Find every line in the listing below that contains the word "them", and copy each of those lines.

------------------------------------------------------------

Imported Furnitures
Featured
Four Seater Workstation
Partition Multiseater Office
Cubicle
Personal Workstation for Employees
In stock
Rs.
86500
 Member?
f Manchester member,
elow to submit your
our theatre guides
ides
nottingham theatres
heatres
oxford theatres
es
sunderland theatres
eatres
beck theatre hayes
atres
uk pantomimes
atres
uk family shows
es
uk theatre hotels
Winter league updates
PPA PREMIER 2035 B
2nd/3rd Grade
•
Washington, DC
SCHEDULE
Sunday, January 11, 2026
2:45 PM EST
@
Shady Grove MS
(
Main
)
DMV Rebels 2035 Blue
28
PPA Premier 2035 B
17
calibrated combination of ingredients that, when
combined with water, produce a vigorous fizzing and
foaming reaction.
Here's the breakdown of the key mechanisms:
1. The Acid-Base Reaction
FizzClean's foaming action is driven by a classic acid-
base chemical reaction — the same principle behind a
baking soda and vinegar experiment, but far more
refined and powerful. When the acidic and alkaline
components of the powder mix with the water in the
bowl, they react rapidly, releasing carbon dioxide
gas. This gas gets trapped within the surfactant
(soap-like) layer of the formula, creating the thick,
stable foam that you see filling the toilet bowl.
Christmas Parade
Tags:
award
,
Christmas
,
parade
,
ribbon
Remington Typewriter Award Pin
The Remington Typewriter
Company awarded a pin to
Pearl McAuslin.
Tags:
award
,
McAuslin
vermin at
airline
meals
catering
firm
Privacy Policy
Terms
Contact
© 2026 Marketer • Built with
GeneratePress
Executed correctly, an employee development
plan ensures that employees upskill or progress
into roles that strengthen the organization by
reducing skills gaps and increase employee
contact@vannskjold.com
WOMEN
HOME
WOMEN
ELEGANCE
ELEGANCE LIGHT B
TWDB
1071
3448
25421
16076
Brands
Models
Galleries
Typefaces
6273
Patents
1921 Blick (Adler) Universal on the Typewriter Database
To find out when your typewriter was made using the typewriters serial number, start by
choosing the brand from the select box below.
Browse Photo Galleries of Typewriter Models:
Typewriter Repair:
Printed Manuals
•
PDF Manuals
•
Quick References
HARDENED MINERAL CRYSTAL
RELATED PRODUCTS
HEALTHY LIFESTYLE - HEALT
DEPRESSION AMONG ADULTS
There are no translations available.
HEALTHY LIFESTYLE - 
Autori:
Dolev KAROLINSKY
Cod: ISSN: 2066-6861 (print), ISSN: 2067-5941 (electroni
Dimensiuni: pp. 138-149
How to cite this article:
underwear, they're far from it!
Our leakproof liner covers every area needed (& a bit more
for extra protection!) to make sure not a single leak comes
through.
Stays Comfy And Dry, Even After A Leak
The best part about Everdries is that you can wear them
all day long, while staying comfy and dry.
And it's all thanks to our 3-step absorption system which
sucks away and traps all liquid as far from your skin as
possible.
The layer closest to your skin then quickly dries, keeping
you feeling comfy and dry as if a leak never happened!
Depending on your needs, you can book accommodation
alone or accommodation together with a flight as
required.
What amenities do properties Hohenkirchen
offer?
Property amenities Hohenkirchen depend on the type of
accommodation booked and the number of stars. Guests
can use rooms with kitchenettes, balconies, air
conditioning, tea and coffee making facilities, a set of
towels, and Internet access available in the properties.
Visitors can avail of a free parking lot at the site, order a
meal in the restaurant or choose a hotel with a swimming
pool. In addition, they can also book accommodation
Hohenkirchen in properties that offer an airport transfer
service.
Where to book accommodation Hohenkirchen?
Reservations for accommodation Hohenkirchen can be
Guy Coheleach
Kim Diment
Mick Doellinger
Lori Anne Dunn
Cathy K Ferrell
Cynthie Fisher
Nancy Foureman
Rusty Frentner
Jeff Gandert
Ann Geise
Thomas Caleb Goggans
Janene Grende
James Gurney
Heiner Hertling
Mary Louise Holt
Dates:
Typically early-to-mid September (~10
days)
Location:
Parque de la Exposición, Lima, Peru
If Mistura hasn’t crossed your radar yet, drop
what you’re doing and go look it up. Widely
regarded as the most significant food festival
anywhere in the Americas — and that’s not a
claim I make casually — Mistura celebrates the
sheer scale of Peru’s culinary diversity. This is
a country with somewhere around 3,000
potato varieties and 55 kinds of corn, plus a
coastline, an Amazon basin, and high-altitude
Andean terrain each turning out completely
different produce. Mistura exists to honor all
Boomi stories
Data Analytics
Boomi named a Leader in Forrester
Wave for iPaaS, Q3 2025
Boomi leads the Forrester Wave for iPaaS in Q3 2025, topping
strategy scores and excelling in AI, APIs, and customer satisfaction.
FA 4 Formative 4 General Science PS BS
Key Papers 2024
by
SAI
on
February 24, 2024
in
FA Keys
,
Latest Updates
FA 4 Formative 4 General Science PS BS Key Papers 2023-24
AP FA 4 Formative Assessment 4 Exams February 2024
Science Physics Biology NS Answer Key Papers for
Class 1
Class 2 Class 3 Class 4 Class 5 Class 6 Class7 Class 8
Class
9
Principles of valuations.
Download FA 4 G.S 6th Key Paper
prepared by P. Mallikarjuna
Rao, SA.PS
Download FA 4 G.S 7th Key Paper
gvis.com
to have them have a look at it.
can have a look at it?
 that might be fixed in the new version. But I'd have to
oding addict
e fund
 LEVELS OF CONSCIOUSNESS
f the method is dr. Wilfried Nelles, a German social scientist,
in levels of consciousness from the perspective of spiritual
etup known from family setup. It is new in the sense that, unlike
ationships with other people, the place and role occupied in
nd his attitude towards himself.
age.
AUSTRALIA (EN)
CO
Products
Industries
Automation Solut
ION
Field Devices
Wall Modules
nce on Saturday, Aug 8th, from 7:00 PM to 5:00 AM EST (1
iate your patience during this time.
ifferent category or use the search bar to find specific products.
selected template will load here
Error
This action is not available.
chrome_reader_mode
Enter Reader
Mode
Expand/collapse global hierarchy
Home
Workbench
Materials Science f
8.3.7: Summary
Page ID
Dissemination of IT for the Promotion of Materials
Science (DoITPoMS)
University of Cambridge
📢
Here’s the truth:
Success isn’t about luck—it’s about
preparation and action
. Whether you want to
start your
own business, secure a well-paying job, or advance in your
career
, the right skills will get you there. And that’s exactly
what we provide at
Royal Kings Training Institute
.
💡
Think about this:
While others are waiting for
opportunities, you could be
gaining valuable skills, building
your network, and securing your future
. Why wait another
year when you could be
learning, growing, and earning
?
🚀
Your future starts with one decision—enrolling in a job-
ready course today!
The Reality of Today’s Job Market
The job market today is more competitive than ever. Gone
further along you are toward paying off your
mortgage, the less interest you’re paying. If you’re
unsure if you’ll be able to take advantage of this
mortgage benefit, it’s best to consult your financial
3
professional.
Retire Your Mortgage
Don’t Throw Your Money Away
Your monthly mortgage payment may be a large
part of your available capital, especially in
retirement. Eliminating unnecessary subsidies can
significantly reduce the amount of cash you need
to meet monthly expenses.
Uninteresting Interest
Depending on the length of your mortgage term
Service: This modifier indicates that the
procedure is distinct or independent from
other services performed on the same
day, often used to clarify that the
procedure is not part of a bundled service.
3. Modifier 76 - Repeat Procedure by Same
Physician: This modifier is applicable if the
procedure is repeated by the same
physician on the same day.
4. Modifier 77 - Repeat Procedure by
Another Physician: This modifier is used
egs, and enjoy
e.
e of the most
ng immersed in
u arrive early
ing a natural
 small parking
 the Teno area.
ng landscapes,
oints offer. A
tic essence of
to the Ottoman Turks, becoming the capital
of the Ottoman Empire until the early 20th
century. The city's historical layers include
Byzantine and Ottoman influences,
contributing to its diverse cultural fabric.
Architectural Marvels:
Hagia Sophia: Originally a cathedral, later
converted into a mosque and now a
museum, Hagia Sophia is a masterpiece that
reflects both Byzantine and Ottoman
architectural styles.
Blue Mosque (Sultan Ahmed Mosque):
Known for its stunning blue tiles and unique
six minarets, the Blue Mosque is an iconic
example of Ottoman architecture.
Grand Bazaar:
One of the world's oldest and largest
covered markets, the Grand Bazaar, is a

------------------------------------------------------------

▶ Solved exercise
The best part about Everdries is that you can wear them
to have them have a look at it.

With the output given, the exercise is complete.